Wenn wir ehrlich gegen uns selbst sind und unser Leben einmal rekapitulieren, was viele Menschen vermutlich höchstens in ihren letzten Lebensstunden machen, würden wir erkennen, dass das Leben eigentlich nur aus Zufällen bestand: Zufällige Begegnungen, zufällige Situationen.
Manchmal haben wir dem Zufall etwas "nachgeholfen", aber oft sind es wirkliche Zufälle, ohne unser Zutun.
Und von klein auf lernen wir, diese für uns zu nutzen, damit voranzukommen, für ein glückliches Leben.

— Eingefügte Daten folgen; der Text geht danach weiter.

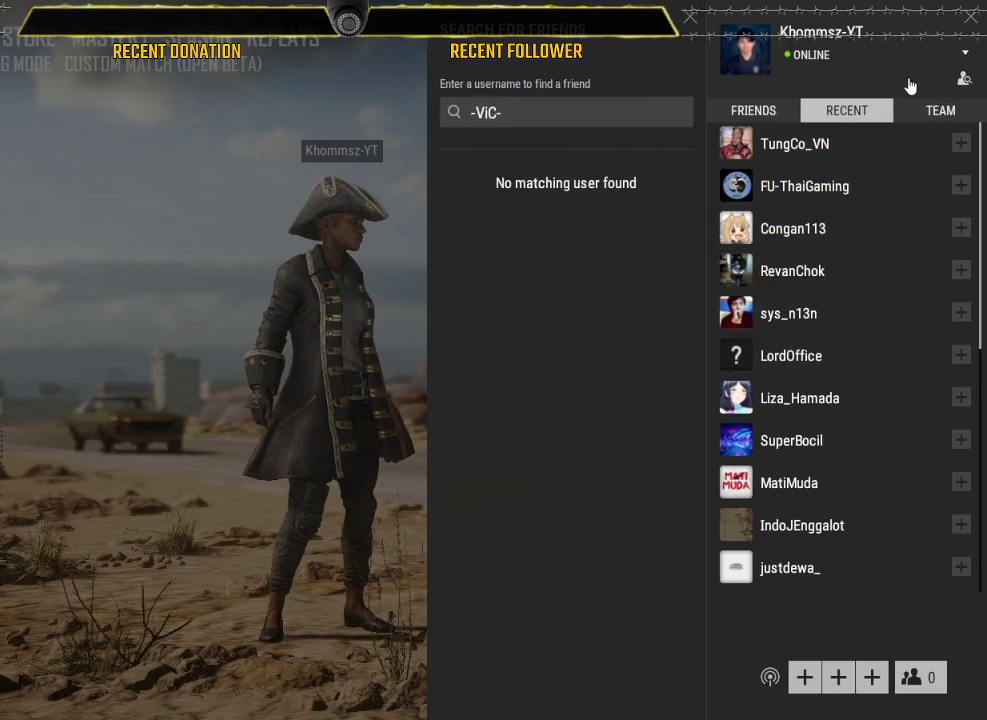
{"keys": [], "mouse": [], "events": [[83, "a", "down"], [117, "r", "up"], [233, "a", "up"]]}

Aber es kann aber auch anders kommen:
Verpassten wir einen Moment oder eine Gelegenheit, oder schlimmer, trafen auf die falsche Person oder reagierten im entscheidenden Moment so, dass sich eine fatale Spirale in Gang setzt, die alles zuvor im Leben erreichte von einem Moment auf den anderen zu Nichte macht.
Das ist möglich, das kann passieren.
Dieser Roman soll daran erinnern, dass es neben den Sonnen- auch Schattenseiten im Leben gibt, mit denen die Menschen sehr unterschiedlich umgehen, sie manchmal aber auch einfach chancenlos sind.

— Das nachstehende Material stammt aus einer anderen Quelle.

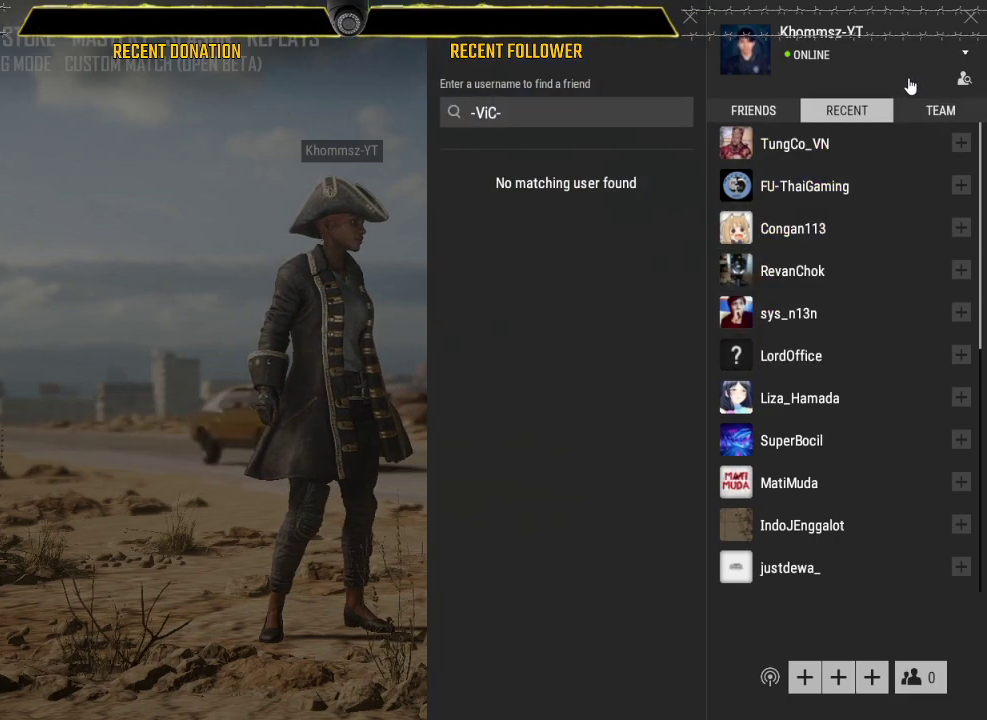
{"keys": [], "mouse": [], "events": []}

Egal wie gut oder schlecht wir uns durchs Leben schlagen, am Ende bleibt von uns nur ein Häuflein Staub in der Erde.
Mann mit streng konservativem Hintergrund gerät mit der heutigen Zeit und dem Rechtsstaat in Konflikt.
Zufällige Begegnung mit dem späteren Täter setzt für verschiedene Beteiligte eine kritische Spirale in Gang
Auseinandersetzung der Geschädigten mit dem Schicksal des Täters führt zu erheblichen persönlichen Konflikten
Thorsten Spanuth
Mit diesem Krimi habe ich mich, der ich bisher Romane im historischen Umfeld geschrieben habe, auf das Genre des Kriminalromans eingelassen. Anlass waren meine Schwestern, die lieber "Spannenderes" lesen, als eben meine Bücher zuvor. Tatsächlich hat es sich als deutlich schwieriger erwiesen, als ich dachte, denn dieses Lieblingsspielfeld der meisten Autoren ist, freundlich ausgedrückt, ziemlich ausgelatscht. Entsprechend ist die Erwartungshaltung der Leser hoch. Sie wollen etwas lesen, was vielleicht noch blutiger, noch fieser, noch wirrer, also kurzum, noch schräger ist, als das Buch, das sie zuvor lasen. Also, diese Story ist, wie der Name sagt, schon ziemlich schräg. Sie ist wirr und verlangt daher ein gewisses Hineinvertiefen in den Plot. Sie ist fies, weil Unschuldige Personen unverhofft Opfer werden und sie ist auch ziemlich blutig. Meine Lektorin musste mich obendrein etwas bremsen und daran erinnern, dass wir in Deutschland (glücklicherweise!) in einem Rechtsstaat mit einer demokratisch legitimierten Grundordnung leben. Soll heißen, so irre manche Personen, so schlimm deren Taten, so wirr deren Weltbild auch ist, am Ende gewinnt in diesem Land nie ein Verbrecher, auch nicht in einem Roman.